His law degree came to use when he represented a number of overseas ballplayers. But the draft analysis was his bread and butter and ultimately got him full-time work. He's in his fourth season with the Nuggets.

Scouts are careful about giving away information, so Clibanoff doesn't want to say which players he's looking at or where he's been - not even in which country he just got a haircut from a woman who didn't speak English - but he talks about how the job has different points of emphasis from what he used to do with the scouting service.

In that role, Clibanoff prided himself on knowing everything about everyone, finding the diamonds in the rough who might get drafted in the second round or even contribute in a training camp. Now, his most important work is knowing everything he can about players who can make a difference for his team. Potential first-round choices naturally get the most attention, wherever they are in the world. And Clibanoff makes clear his information is just one piece of an evaluation puzzle the team uses.
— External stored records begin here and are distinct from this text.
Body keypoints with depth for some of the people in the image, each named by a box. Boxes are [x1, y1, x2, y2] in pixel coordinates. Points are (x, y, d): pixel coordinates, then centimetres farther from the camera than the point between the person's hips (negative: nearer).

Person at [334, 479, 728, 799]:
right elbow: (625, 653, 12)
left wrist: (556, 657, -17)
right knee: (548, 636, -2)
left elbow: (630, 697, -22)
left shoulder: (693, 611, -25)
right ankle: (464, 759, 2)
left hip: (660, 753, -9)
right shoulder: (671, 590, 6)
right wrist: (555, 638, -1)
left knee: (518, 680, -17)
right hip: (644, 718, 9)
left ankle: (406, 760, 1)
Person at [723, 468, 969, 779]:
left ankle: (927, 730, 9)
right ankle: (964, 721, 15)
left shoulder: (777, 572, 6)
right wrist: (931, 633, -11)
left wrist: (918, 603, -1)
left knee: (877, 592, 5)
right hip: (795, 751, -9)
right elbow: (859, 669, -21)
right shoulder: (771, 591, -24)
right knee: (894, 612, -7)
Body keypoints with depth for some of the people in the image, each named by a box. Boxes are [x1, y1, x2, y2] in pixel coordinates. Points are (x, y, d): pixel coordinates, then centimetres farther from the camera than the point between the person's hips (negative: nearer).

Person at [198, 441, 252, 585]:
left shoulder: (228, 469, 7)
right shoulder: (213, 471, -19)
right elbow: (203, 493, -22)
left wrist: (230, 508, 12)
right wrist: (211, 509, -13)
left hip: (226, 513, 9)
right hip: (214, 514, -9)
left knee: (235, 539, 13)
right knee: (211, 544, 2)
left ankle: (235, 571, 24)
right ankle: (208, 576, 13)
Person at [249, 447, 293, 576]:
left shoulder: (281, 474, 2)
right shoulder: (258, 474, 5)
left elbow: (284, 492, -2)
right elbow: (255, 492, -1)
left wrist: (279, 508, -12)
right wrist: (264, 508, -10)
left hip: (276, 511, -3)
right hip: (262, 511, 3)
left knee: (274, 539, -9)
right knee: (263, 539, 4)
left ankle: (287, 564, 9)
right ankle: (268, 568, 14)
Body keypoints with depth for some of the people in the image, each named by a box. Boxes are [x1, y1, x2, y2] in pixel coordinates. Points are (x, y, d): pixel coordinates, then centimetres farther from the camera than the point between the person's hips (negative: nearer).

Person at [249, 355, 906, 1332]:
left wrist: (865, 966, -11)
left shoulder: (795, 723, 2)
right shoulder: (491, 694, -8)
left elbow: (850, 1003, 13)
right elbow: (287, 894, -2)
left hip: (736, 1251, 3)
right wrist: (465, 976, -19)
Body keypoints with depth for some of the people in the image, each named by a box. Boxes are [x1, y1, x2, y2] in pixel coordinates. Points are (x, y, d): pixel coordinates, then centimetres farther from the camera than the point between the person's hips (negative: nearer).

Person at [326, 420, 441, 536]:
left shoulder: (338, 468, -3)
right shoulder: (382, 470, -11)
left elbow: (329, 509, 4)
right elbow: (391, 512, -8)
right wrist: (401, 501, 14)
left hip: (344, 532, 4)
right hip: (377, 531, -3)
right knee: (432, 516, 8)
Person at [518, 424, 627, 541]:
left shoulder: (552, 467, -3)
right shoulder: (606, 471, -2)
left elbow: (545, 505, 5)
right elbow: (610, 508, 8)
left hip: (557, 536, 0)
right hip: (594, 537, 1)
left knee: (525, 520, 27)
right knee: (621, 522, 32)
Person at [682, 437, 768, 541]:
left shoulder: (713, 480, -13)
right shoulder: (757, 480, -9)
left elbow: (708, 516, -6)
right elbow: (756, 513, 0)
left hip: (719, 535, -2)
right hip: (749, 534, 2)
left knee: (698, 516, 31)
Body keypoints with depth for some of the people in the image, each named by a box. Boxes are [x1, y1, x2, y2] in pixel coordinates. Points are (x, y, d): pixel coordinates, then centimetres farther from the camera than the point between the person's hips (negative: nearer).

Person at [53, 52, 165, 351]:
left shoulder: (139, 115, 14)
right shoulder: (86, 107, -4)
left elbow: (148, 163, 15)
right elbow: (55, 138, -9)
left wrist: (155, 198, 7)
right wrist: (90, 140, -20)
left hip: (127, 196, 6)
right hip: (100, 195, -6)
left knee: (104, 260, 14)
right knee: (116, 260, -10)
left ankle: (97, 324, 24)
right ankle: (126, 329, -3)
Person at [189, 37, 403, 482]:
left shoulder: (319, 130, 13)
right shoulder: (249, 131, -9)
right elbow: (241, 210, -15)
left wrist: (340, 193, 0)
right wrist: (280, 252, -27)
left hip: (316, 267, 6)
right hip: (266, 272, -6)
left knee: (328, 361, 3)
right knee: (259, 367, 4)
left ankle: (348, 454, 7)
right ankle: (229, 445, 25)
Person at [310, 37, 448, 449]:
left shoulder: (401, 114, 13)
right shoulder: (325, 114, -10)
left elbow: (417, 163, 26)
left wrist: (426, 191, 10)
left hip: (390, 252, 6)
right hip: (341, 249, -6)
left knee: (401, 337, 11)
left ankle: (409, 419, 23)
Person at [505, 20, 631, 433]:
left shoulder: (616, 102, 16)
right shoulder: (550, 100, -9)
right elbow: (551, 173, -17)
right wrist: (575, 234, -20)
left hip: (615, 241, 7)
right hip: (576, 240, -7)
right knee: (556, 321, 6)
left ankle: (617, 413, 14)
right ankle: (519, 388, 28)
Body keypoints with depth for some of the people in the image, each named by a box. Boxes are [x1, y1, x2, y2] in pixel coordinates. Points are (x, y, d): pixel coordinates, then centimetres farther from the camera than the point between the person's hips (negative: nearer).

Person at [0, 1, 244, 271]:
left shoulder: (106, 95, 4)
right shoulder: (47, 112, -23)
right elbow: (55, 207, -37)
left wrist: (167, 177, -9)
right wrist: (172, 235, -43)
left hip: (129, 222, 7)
"I remind myself, the game is evolving," Clibanoff said during the Temple-Memphis game. "You can't stick to what the game used to be like."

On the other hand, the fundamentals of what he needs to see don't completely change. Live visits are important to see how a prospect deals with "the physicality" of the game. Video work can supplement that. You need to project five years out to form an opinion but understand that it's dangerous to start rooting for your opinion to be right.

Advanced analytics can be helpful - Clibanoff was always a believer that numbers didn't lie - but he says they can be manipulated to prove points, positive or negative. If you like somebody, there's a number to prove it. Same if you don't.

"It's not like somebody invented a new turbine for a car," he says of all the advanced stats now in vogue.

He's married and the father of 13- and 11-year-old girls, on the road at least 15 to 17 nights a month, including stops in Denver. But his bosses, he said, always talk about making time for family. They mean it, he said.

And Philadelphia is a great place to be based, with East Coast stops so plentiful.

"There are probably 70 D-I schools within five hours," Clibanoff said. "In Denver, I think you have six."

He sees the game in his own way, often having no distinct idea what the score is (although his guesses are pretty good). The game at the Liacouras Center ended, and he was out to his car. He'll write up a report from every game he sees. If only he knows what he saw, the information has limited value.

He still likes his job? What do you think?

"I'm not like, 'I got to go to work today,' " Clibanoff said. "I'm going to a basketball game."